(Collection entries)
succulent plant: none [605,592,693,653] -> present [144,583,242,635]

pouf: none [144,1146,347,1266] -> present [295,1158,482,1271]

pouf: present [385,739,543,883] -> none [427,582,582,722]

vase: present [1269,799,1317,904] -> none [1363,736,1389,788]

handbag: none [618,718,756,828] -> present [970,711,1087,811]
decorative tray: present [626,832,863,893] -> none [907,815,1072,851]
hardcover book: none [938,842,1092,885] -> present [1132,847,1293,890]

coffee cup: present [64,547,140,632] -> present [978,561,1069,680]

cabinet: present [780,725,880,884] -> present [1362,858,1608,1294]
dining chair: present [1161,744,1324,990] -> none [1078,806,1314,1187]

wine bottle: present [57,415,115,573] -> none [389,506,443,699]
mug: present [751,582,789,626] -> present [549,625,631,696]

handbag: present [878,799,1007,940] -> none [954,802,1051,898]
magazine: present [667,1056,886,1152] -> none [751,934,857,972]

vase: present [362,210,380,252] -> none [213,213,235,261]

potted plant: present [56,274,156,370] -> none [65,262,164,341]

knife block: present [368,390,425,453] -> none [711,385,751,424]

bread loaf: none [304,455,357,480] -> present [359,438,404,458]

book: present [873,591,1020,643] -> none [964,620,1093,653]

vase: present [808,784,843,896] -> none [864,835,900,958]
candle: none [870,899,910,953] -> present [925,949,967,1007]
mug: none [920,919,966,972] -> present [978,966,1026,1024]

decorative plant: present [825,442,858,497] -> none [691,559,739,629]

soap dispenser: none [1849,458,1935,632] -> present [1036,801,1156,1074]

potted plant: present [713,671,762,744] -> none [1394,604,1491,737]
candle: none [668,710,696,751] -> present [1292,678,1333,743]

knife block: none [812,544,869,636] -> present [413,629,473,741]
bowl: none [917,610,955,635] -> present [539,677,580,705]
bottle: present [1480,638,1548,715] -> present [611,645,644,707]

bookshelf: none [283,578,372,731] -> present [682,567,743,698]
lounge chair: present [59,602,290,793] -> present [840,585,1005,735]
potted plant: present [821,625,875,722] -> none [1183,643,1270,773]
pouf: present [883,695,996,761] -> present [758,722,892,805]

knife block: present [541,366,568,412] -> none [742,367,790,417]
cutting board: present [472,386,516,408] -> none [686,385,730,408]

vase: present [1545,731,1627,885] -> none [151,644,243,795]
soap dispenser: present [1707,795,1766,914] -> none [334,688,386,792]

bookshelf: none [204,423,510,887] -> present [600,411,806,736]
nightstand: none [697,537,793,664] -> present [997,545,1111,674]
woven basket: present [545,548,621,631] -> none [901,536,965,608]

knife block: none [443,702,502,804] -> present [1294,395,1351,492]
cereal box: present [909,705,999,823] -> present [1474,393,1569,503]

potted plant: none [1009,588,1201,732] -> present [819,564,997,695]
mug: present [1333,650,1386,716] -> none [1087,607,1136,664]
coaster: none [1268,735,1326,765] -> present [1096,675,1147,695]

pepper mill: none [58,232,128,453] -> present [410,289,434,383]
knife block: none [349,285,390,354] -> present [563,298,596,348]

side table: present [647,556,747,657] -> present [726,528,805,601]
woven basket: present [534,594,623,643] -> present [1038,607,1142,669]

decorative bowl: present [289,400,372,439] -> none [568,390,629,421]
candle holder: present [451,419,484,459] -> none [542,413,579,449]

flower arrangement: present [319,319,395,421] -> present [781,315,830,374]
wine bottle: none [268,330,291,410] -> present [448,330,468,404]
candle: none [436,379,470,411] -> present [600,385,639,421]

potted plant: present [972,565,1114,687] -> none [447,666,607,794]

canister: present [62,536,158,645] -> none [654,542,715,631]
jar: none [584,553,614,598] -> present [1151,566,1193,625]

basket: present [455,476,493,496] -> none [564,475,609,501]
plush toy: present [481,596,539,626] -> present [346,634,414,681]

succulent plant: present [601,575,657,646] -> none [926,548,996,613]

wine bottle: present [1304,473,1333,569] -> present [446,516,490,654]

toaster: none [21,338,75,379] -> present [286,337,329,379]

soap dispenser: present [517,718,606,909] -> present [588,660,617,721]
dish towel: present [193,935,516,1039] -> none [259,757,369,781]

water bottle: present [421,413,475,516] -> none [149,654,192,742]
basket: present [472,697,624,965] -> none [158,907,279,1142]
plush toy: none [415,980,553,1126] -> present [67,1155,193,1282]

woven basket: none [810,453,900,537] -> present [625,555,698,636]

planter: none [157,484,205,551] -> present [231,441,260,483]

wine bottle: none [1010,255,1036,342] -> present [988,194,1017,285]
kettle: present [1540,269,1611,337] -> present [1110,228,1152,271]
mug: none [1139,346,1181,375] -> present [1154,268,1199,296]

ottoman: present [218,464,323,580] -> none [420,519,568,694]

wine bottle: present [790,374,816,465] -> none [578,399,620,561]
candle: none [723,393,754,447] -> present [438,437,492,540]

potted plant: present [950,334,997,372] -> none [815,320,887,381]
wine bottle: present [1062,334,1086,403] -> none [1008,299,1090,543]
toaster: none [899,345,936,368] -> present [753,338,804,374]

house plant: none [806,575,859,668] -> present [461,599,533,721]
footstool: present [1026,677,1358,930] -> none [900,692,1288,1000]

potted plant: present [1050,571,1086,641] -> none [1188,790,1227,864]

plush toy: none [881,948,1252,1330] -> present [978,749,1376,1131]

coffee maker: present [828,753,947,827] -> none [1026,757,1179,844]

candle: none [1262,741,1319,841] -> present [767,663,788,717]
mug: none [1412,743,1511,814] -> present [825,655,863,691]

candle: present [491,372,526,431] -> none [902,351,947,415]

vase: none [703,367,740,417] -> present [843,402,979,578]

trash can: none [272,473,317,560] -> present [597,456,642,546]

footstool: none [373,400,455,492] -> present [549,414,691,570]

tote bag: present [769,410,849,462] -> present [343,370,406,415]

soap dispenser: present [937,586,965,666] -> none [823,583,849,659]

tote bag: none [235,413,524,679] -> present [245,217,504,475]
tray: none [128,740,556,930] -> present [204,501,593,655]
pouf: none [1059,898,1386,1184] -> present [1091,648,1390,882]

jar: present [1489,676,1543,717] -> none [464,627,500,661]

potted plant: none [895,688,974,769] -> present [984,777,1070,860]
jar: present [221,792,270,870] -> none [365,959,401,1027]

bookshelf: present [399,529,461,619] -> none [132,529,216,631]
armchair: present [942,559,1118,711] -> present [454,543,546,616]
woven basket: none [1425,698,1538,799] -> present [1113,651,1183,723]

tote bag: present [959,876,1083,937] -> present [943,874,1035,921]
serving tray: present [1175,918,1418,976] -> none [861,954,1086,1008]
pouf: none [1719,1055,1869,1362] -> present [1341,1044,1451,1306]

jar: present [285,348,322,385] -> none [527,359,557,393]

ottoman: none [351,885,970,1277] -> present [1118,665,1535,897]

## Exercise
Using the entries above, return each line that includes the word "tote".

## Exercise answer
tote bag: present [769,410,849,462] -> present [343,370,406,415]
tote bag: none [235,413,524,679] -> present [245,217,504,475]
tote bag: present [959,876,1083,937] -> present [943,874,1035,921]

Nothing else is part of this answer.